Answer
$\frac{1}{2}log_{4}x-3$
Work Step by Step
Based on the quotient rule of logarithms, we know that $log_{b}(\frac{M}{N})=log_{b}M-log_{b}N$ (where $b$, $M$, and $N$ are positive real numbers and $b\ne1$).
Therefore, $log_{4}(\frac{\sqrt x}{64})=log_{4}(\frac{x^{\frac{1}{2}}}{64})=log_{4}x^{\frac{1}{2}}-log_{4}64$.
According to the power rule of logarithms, we know that $log_{b}M^{p}=plog_{b}M$ (when $b$ and $M$ are positive real numbers, $b\ne1$, and $p$ is any real number).
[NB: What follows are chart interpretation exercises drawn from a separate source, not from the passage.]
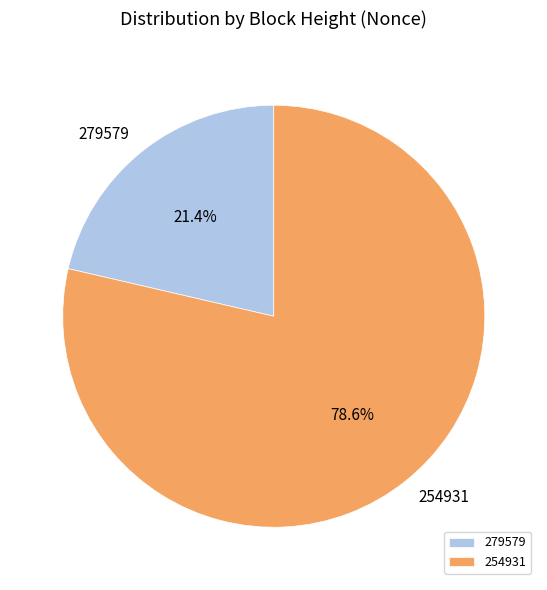

The 254931 slice represents 92% of the pie. True or false?

False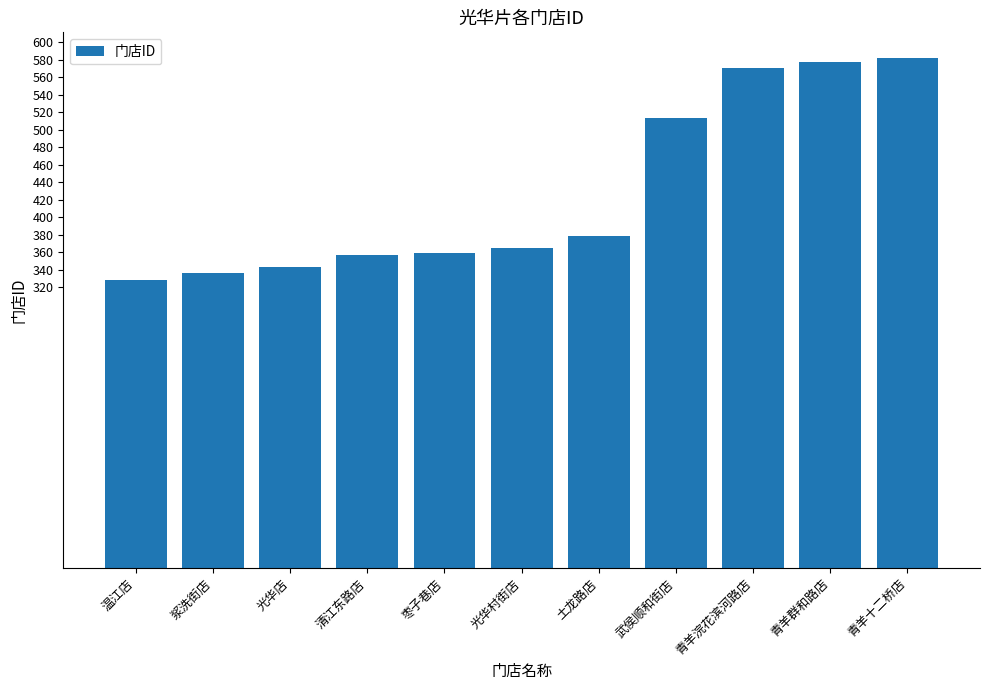

Approximately how many times larger is the value at 枣子巷店 compared to 武侯顺和街店?

0.7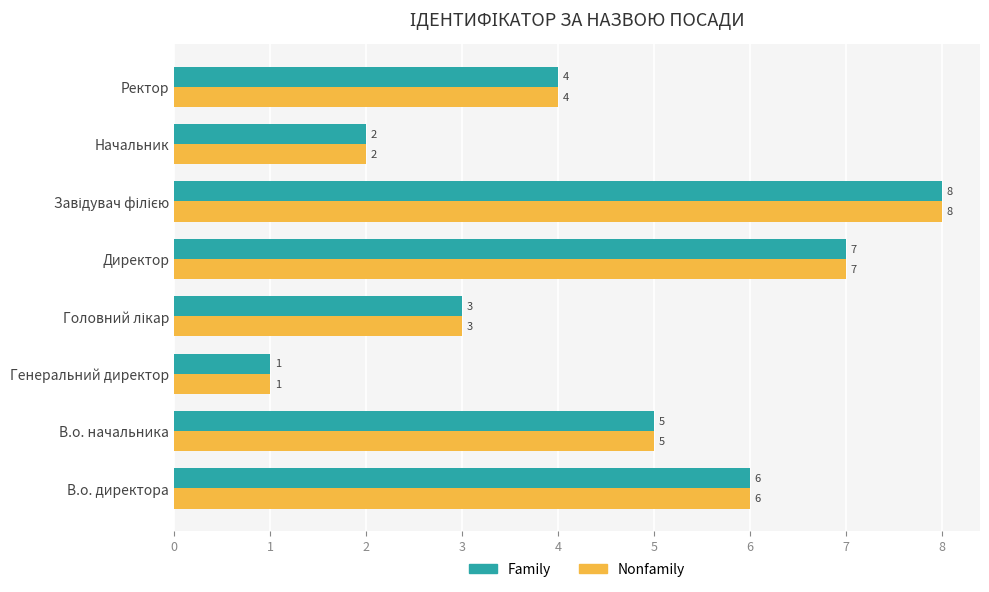

What is the difference between the maximum and second lowest values in the Family series?

6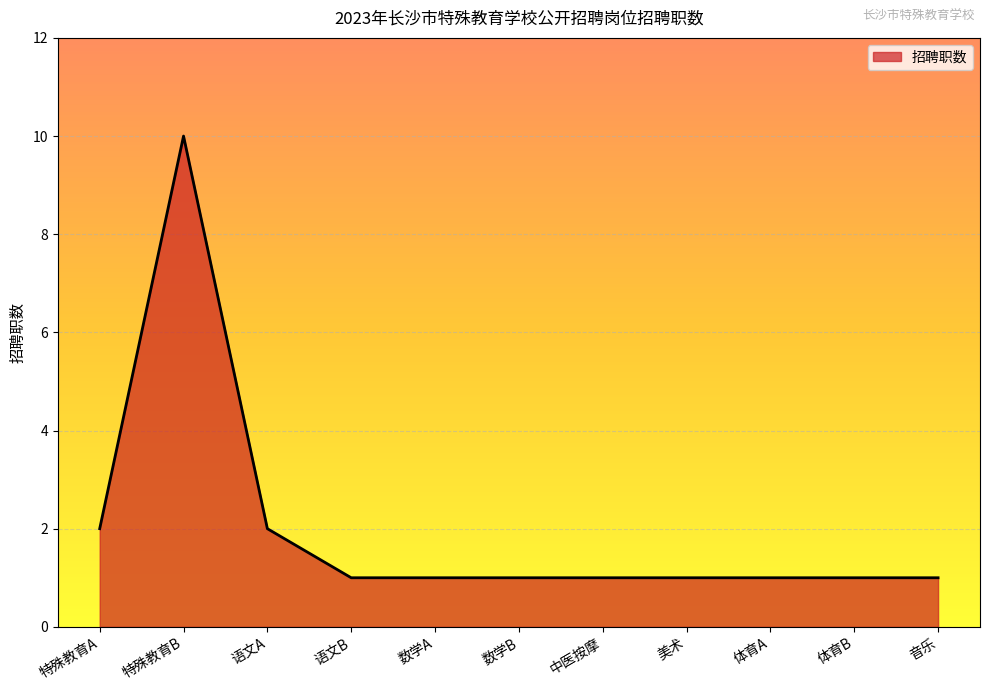

What is the smallest value displayed?

1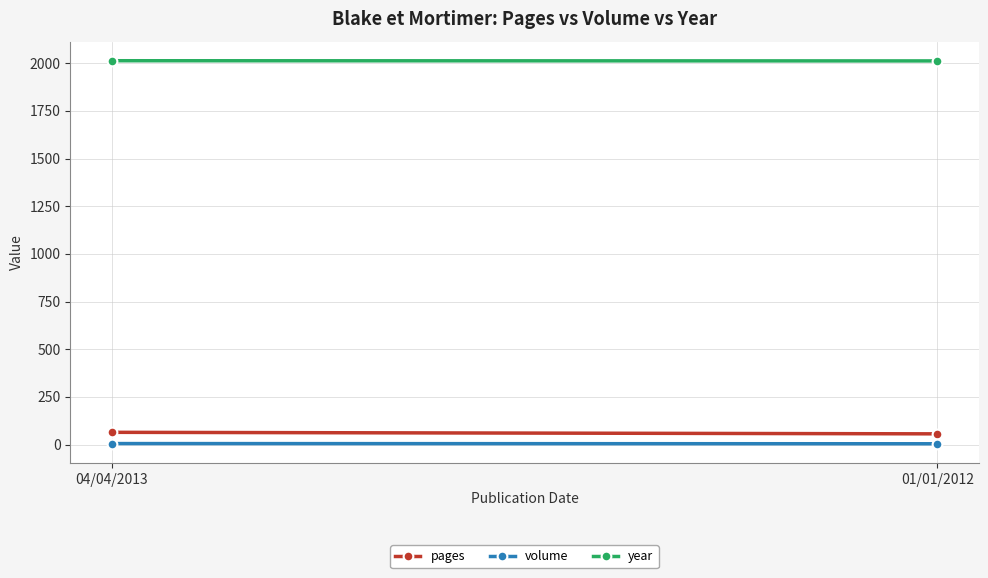

True or false: pages has a value of 87 at 01/01/2012.

False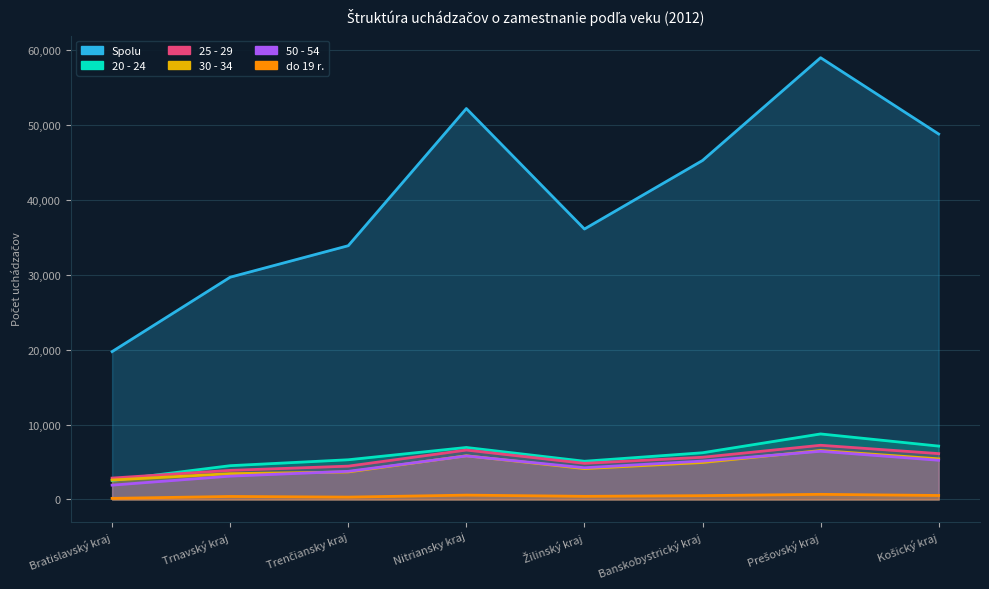

The value of Spolu at Banskobystrický kraj is 45230. True or false?

True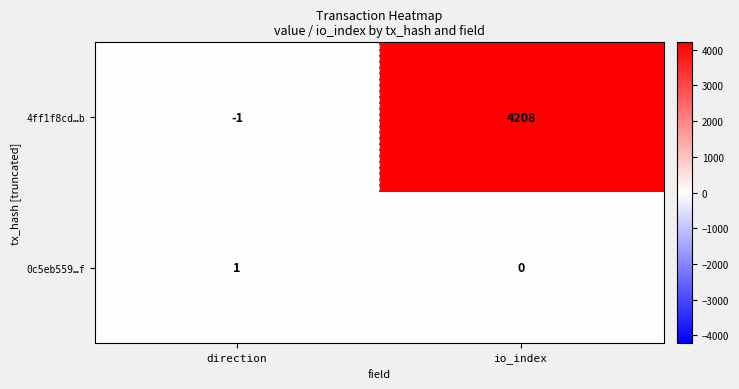

Reading left to right, extract all data points from this chart.

4ff1f8cd…b: direction=-1	io_index=4208
0c5eb559…f: direction=1	io_index=0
Therefore, $log_{4}x^{\frac{1}{2}}-log_{4}64=\frac{1}{2}log_{4}x-log_{4}64$.
Based on the definition of the logarithmic function, we know that $y=log_{b}x$ is equivalent to $b^{y}=x$ (for $x\gt0$ and $b\gt0$, $b\ne1$).
Therefore, $log_{4}64=3$, because $4^{3}=64$. So, $\frac{1}{2}log_{4}x-log_{4}64=\frac{1}{2}log_{4}x-3$.